▸ **Document**:
<<<<

I work on a iOS based software house and we recently moved office. We now have 10 iMacs, a couple of time-machines and 15 between iPhones/iPads.

The requirements we have are the following: - Wired gigabit network for iMacs and backup-devices. We need to transfer a lot of data between iMacs as quickly as possible, but not constantly. Usually there will be 2-4 computers transferring data between each others for a short period of time; - Wireless network, separated from the wired one (for mobile devices and clients) but on the same internet connection; - Scalable up to 30 wired devices; - Accessible from outside: it would be nice, perhaps not in the first months to be able to set up a vpn to access some iMacs from home. Mac compatible client for the vpn is a must.

Right now we are using a wireless network attached to a netgear cheap-router. I guess I'd need at least a better router, a firewall and a switch. I'm quite lost among all the options for these devices.

Any advice will be appreciated. Just speak your mind and tell me what you would do in my situation. Budget is not tight but I'd hate to spend money for equipment I would not really use.

>>>>

▸ **Required task 1**:
Do these statements agree with the office network post? Answer yes or no for each, quoting the words from the post that decide it. (a) The office now has 10 iMacs. (b) The wireless network should use a different internet connection from the wired one. (c) A Mac compatible VPN client is optional.
▸ **Required task 2**:
According to the office network post, how many wired devices should the network be able to scale up to?

▸ **Entries**:
<<<<

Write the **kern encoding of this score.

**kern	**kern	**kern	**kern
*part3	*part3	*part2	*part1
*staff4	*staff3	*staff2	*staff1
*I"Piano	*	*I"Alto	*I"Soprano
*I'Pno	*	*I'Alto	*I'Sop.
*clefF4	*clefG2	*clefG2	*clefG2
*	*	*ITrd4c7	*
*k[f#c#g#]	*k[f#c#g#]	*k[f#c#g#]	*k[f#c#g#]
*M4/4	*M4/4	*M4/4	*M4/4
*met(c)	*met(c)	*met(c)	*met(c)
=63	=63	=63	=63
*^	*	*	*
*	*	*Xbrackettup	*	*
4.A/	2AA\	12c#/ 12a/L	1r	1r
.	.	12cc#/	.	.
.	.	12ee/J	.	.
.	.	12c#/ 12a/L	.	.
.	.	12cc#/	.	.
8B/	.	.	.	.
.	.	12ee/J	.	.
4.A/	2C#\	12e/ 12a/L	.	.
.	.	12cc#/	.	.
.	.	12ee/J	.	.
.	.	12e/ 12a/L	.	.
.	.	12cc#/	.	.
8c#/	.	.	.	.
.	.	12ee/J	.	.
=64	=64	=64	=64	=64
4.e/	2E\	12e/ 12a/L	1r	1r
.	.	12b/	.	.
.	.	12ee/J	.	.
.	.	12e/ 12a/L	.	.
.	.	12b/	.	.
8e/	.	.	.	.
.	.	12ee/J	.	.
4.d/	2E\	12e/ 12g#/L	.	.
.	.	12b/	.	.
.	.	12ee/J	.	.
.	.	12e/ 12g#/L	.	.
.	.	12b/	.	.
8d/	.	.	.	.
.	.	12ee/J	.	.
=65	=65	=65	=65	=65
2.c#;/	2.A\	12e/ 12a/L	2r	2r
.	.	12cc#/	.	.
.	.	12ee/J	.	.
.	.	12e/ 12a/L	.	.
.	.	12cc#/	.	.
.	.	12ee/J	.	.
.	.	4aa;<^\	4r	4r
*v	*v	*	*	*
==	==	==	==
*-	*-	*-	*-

>>>>

▸ **Result 1**:
(a) Yes: "We now have 10 iMacs"
(b) No: "separated from the wired one (for mobile devices and clients) but on the same internet connection"
(c) No: "Mac compatible client for the vpn is a must."

▸ **Result 2**:
Up to 30 wired devices.